Input data
#####

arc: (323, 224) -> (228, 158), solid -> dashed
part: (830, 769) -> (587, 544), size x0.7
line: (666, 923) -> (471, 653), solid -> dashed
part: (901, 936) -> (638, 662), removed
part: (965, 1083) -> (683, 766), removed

#####

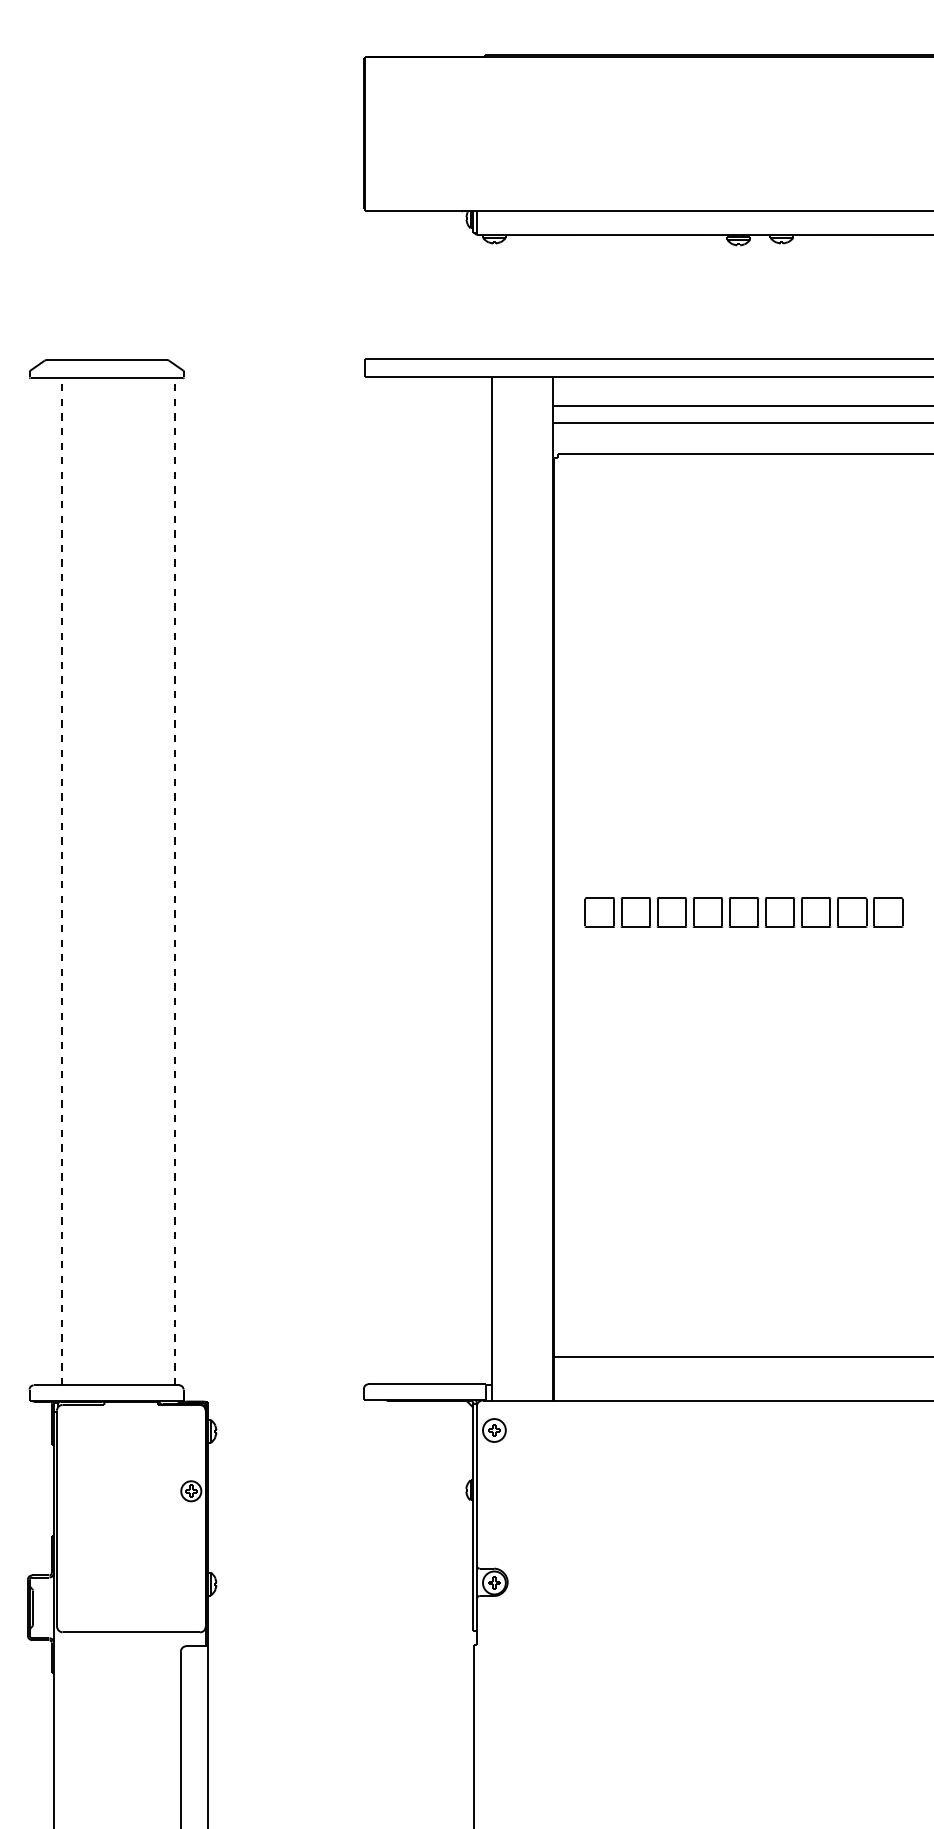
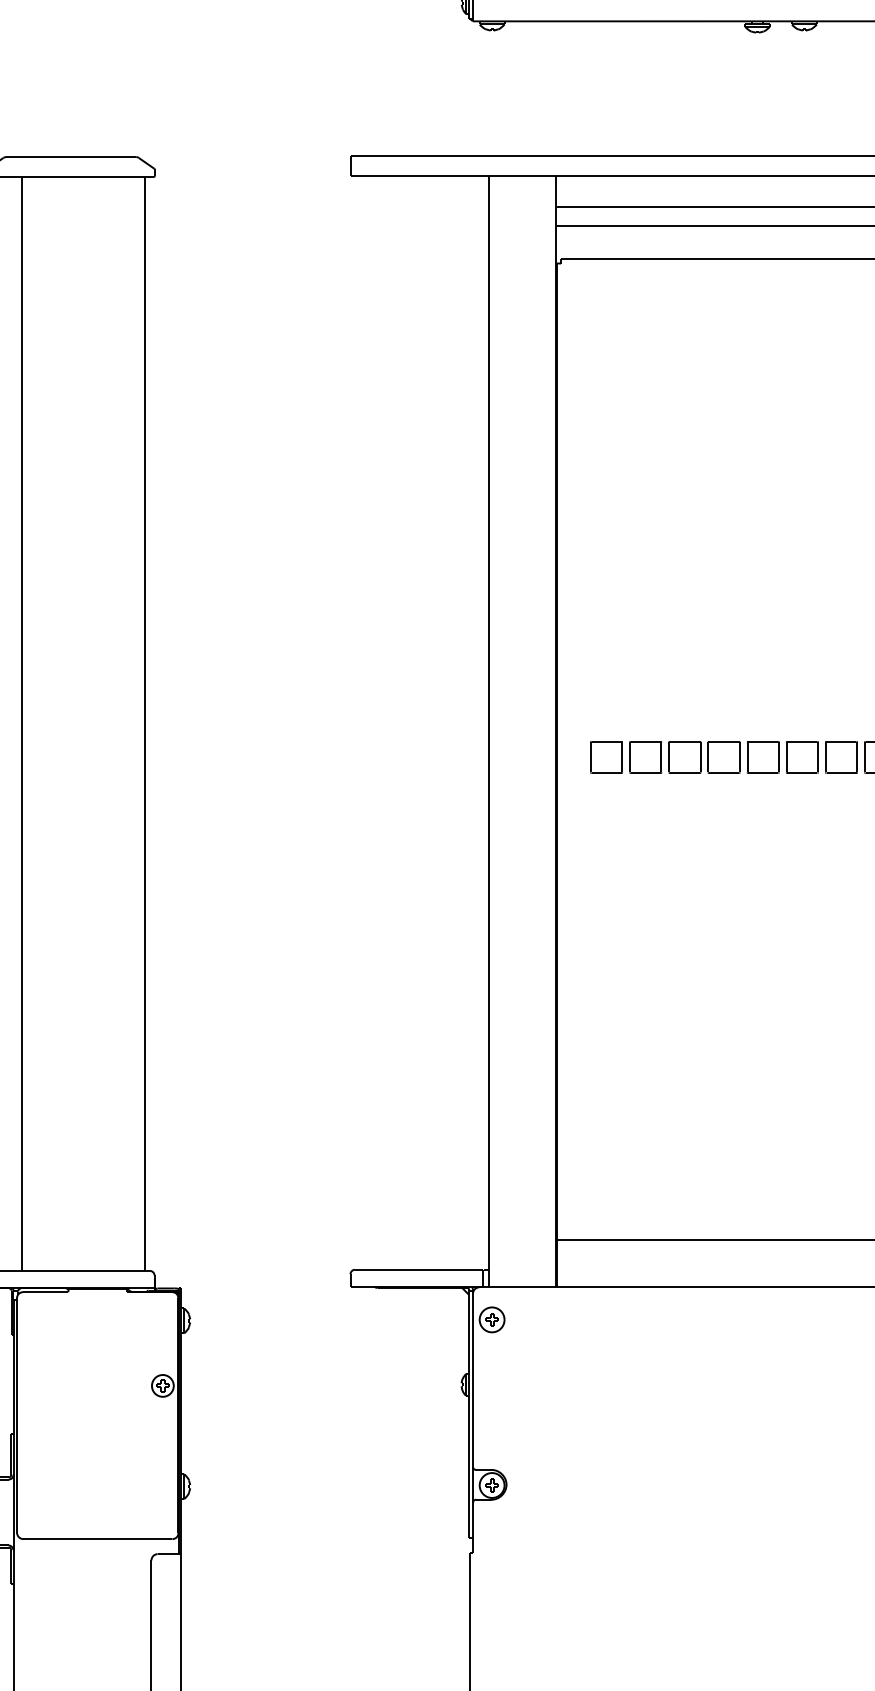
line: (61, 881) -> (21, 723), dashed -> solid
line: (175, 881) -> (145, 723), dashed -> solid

#####

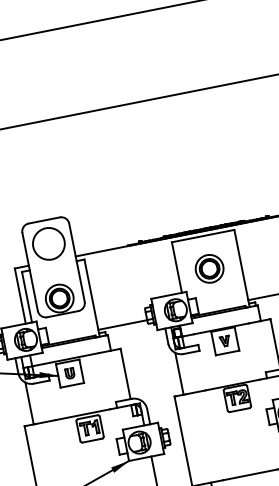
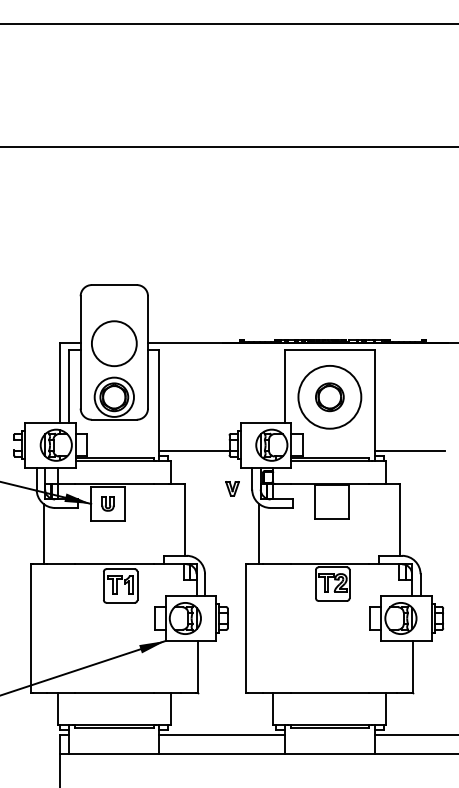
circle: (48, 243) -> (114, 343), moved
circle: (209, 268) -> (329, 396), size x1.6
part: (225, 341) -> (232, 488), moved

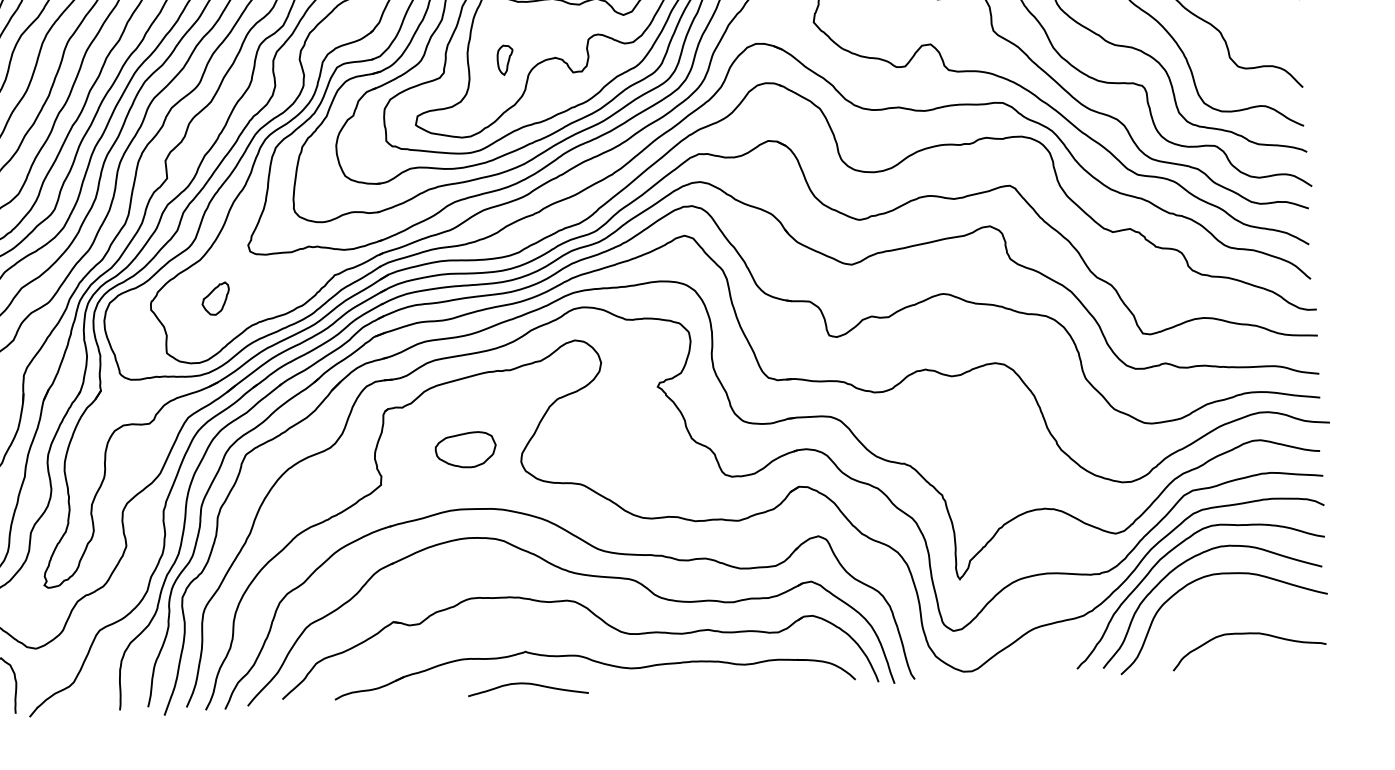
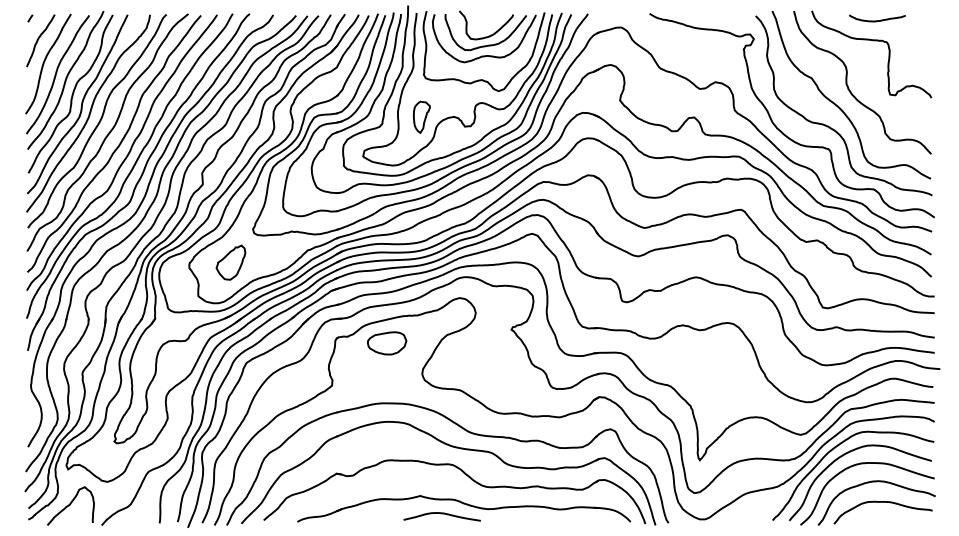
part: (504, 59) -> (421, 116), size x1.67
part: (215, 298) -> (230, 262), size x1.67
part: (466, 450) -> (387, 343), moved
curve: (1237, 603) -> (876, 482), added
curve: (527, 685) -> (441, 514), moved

#####

Requirement
From the material above, set down exactly the lines between the line holding "curve: (1237, 603) -> (876, 482), added" and the line holding "curve: (527, 685) -> (441, 514), moved", inclusive. Include nothing else.

Worked solution
curve: (1237, 603) -> (876, 482), added
curve: (527, 685) -> (441, 514), moved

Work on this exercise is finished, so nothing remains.